/---
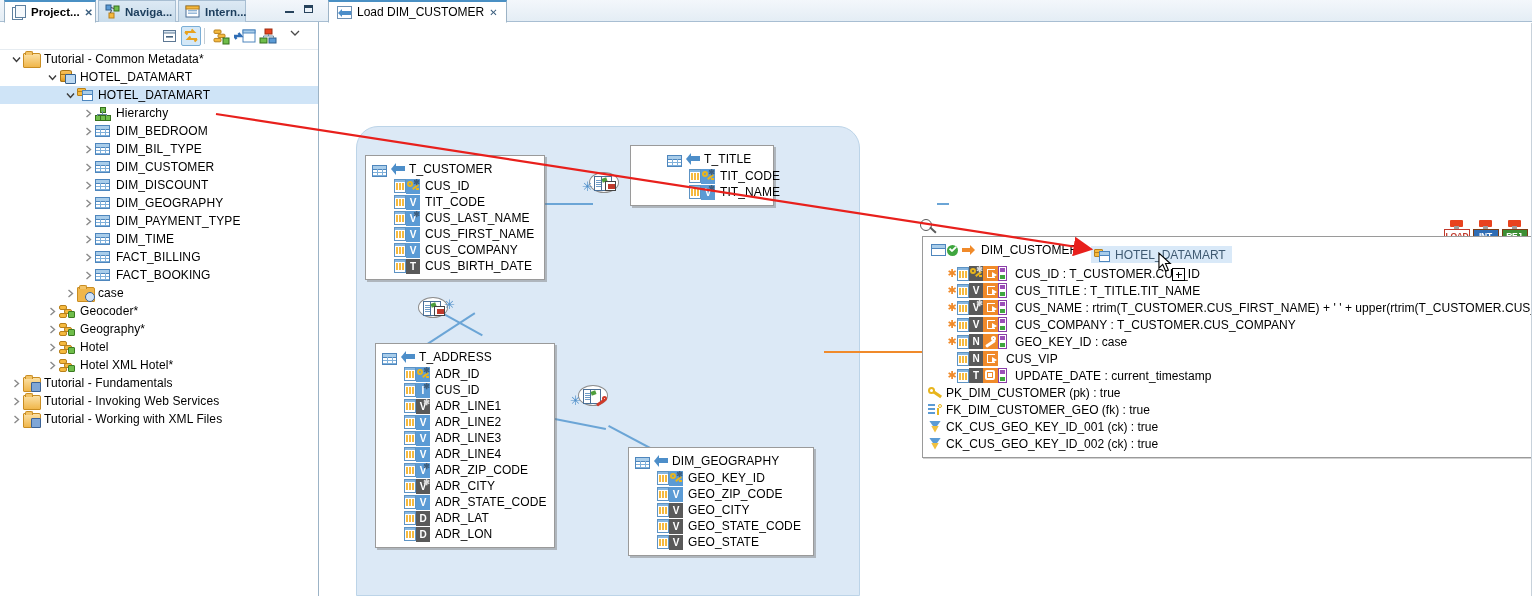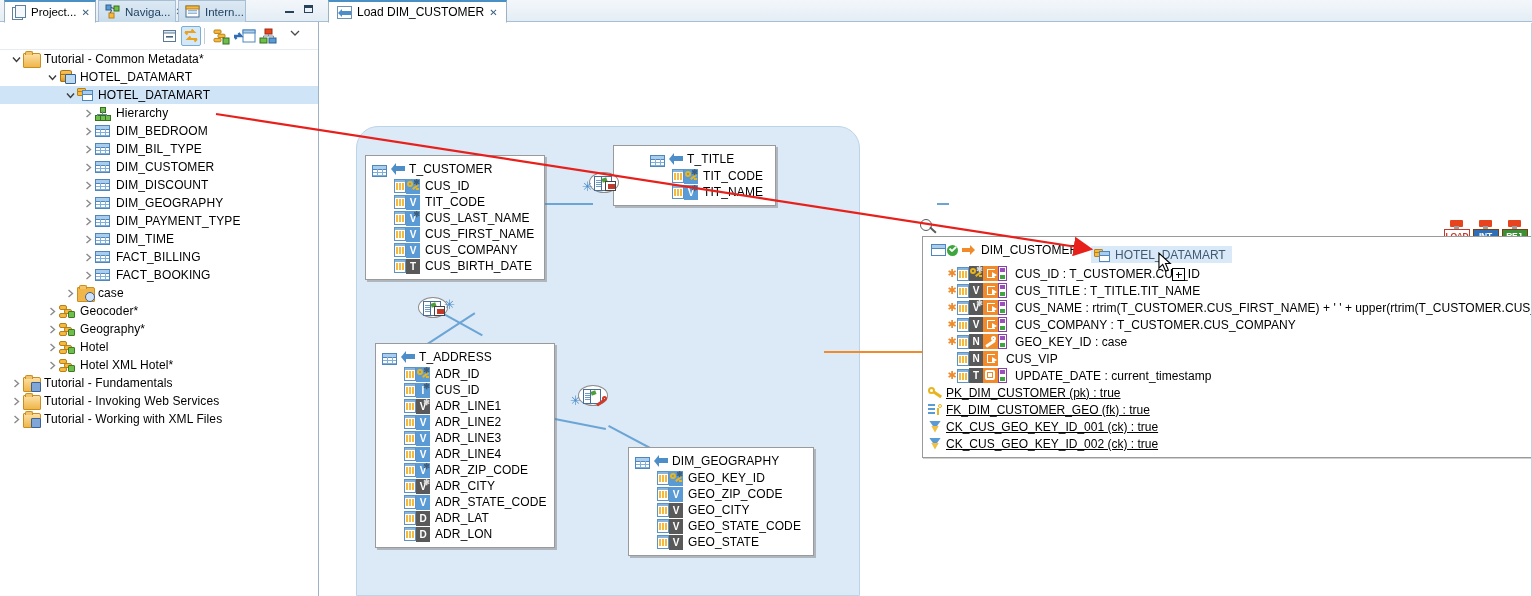--- a/index.html
+++ b/index.html
@@ -17,20 +17,21 @@
     position:absolute;left:0;top:0;width:319px;height:596px;
     background:#ffffff;
     border-right:1px solid #9cb3c6;
     box-sizing:border-box;
   }
   #tabstrip{
     position:absolute;left:0;top:0;width:319px;height:22px;
     background:linear-gradient(to bottom,#f3f7fb 0%,#e4edf5 100%);
     border-bottom:1px solid #a8bed2;
     box-sizing:border-box;
+    font-weight:bold;
   }
   .vtab{
     position:absolute;top:0;height:22px;display:flex;align-items:center;
     gap:3px;padding:0 6px;box-sizing:border-box;font-size:11.5px;
     white-space:nowrap;cursor:default;
   }
   .vtab.active{
     background:#ffffff;border:1px solid #9cb3c6;border-bottom:1px solid #ffffff;
     border-top:2px solid #4a90c4;
     top:0;height:23px;z-index:5;
@@ -221,21 +222,21 @@
   .orangechip.wr::after{content:"";position:absolute;left:8px;top:2px;width:5px;height:5px;border:2px solid #fff;border-radius:50%;box-sizing:border-box;}
   .orangechip.ts::before{content:"";position:absolute;left:2px;top:2px;width:10px;height:10px;border:2px solid #fff;box-sizing:border-box;border-radius:2px;}
   .orangechip.ts::after{content:"";position:absolute;left:5px;top:5px;width:4px;height:4px;background:#fff;}
   .purplechip{
     width:9px;height:15px;background:#ffffff;border:1px solid #8b3fa8;box-sizing:border-box;position:relative;flex:0 0 auto;
   }
   .purplechip::before{content:"";position:absolute;left:1px;top:1px;width:5px;height:4px;background:#9b4fb8;}
   .purplechip::after{content:"";position:absolute;left:1px;bottom:1px;width:5px;height:4px;background:#3fa63f;}
 
   .consrow{display:flex;align-items:center;height:17px;white-space:nowrap;padding-left:4px;gap:3px;}
-  .consrow .clbl{font-size:12px;color:#000;text-decoration:underline;}
+  .consrow .clbl{font-size:12px;color:#000;}
   .ic-pk{width:16px;height:14px;position:relative;flex:0 0 auto;}
   .ic-pk .kh{position:absolute;left:1px;top:1px;width:7px;height:7px;border:2.5px solid #e8b51d;border-radius:50%;box-sizing:border-box;}
   .ic-pk .kb{position:absolute;left:6px;top:7px;width:9px;height:3px;background:#e8b51d;transform:rotate(35deg);}
   .ic-fk{width:16px;height:14px;position:relative;flex:0 0 auto;}
   .ic-fk .s{position:absolute;left:1px;width:7px;height:2px;background:#5b9bd5;}
   .ic-fk .k{position:absolute;right:0;top:1px;width:7px;height:11px;}
   .ic-fk .k::before{content:"";position:absolute;left:2px;top:0;width:4px;height:4px;border:1.5px solid #e8b51d;border-radius:50%;box-sizing:border-box;}
   .ic-fk .k::after{content:"";position:absolute;left:1px;top:4px;width:2px;height:7px;background:#e8b51d;}
   .ic-ck{width:16px;height:14px;position:relative;flex:0 0 auto;}
   .ic-ck .funnel{position:absolute;left:2px;top:1px;width:12px;height:7px;background:#5b9bd5;clip-path:polygon(0 0,100% 0,58% 100%,42% 100%);}
@@ -999,21 +1000,21 @@
                 <i></i>
                 <i></i>
                 <i></i>
               </span>
               <span class="chip gray">T</span>
             </span>
             <span class="cname">CUS_BIRTH_DATE</span>
           </div>
         </div>
       </div>
-      <div class="tbox" style="left: 294px; top: 122px; width: 163px; padding-left: 36px;">
+      <div class="tbox" style="left: 311px; top: 122px; width: 144px; padding-left: 36px;">
         <div class="thead">
           <span class="i-tbl" style="position:relative;flex:0 0 auto;">
             <span class="vl" style="left:4px"></span>
             <span class="vl" style="left:9px"></span>
             <span class="hl" style="top:6px"></span>
             <span class="hl" style="top:9px"></span>
           </span>
           <span class="arrin"></span>
           <span class="tname">T_TITLE</span>
         </div>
\---
### Instructions to follow:
Without copying any picture, write out all of the material exactly as it reads.

### Result of the task:
--- a/index.html
+++ b/index.html
@@ -17,20 +17,21 @@
     position:absolute;left:0;top:0;width:319px;height:596px;
     background:#ffffff;
     border-right:1px solid #9cb3c6;
     box-sizing:border-box;
   }
   #tabstrip{
     position:absolute;left:0;top:0;width:319px;height:22px;
     background:linear-gradient(to bottom,#f3f7fb 0%,#e4edf5 100%);
     border-bottom:1px solid #a8bed2;
     box-sizing:border-box;
+    font-weight:bold;
   }
   .vtab{
     position:absolute;top:0;height:22px;display:flex;align-items:center;
     gap:3px;padding:0 6px;box-sizing:border-box;font-size:11.5px;
     white-space:nowrap;cursor:default;
   }
   .vtab.active{
     background:#ffffff;border:1px solid #9cb3c6;border-bottom:1px solid #ffffff;
     border-top:2px solid #4a90c4;
     top:0;height:23px;z-index:5;
@@ -221,21 +222,21 @@
   .orangechip.wr::after{content:"";position:absolute;left:8px;top:2px;width:5px;height:5px;border:2px solid #fff;border-radius:50%;box-sizing:border-box;}
   .orangechip.ts::before{content:"";position:absolute;left:2px;top:2px;width:10px;height:10px;border:2px solid #fff;box-sizing:border-box;border-radius:2px;}
   .orangechip.ts::after{content:"";position:absolute;left:5px;top:5px;width:4px;height:4px;background:#fff;}
   .purplechip{
     width:9px;height:15px;background:#ffffff;border:1px solid #8b3fa8;box-sizing:border-box;position:relative;flex:0 0 auto;
   }
   .purplechip::before{content:"";position:absolute;left:1px;top:1px;width:5px;height:4px;background:#9b4fb8;}
   .purplechip::after{content:"";position:absolute;left:1px;bottom:1px;width:5px;height:4px;background:#3fa63f;}
 
   .consrow{display:flex;align-items:center;height:17px;white-space:nowrap;padding-left:4px;gap:3px;}
-  .consrow .clbl{font-size:12px;color:#000;text-decoration:underline;}
+  .consrow .clbl{font-size:12px;color:#000;}
   .ic-pk{width:16px;height:14px;position:relative;flex:0 0 auto;}
   .ic-pk .kh{position:absolute;left:1px;top:1px;width:7px;height:7px;border:2.5px solid #e8b51d;border-radius:50%;box-sizing:border-box;}
   .ic-pk .kb{position:absolute;left:6px;top:7px;width:9px;height:3px;background:#e8b51d;transform:rotate(35deg);}
   .ic-fk{width:16px;height:14px;position:relative;flex:0 0 auto;}
   .ic-fk .s{position:absolute;left:1px;width:7px;height:2px;background:#5b9bd5;}
   .ic-fk .k{position:absolute;right:0;top:1px;width:7px;height:11px;}
   .ic-fk .k::before{content:"";position:absolute;left:2px;top:0;width:4px;height:4px;border:1.5px solid #e8b51d;border-radius:50%;box-sizing:border-box;}
   .ic-fk .k::after{content:"";position:absolute;left:1px;top:4px;width:2px;height:7px;background:#e8b51d;}
   .ic-ck{width:16px;height:14px;position:relative;flex:0 0 auto;}
   .ic-ck .funnel{position:absolute;left:2px;top:1px;width:12px;height:7px;background:#5b9bd5;clip-path:polygon(0 0,100% 0,58% 100%,42% 100%);}
@@ -999,21 +1000,21 @@
                 <i></i>
                 <i></i>
                 <i></i>
               </span>
               <span class="chip gray">T</span>
             </span>
             <span class="cname">CUS_BIRTH_DATE</span>
           </div>
         </div>
       </div>
-      <div class="tbox" style="left: 294px; top: 122px; width: 163px; padding-left: 36px;">
+      <div class="tbox" style="left: 311px; top: 122px; width: 144px; padding-left: 36px;">
         <div class="thead">
           <span class="i-tbl" style="position:relative;flex:0 0 auto;">
             <span class="vl" style="left:4px"></span>
             <span class="vl" style="left:9px"></span>
             <span class="hl" style="top:6px"></span>
             <span class="hl" style="top:9px"></span>
           </span>
           <span class="arrin"></span>
           <span class="tname">T_TITLE</span>
         </div>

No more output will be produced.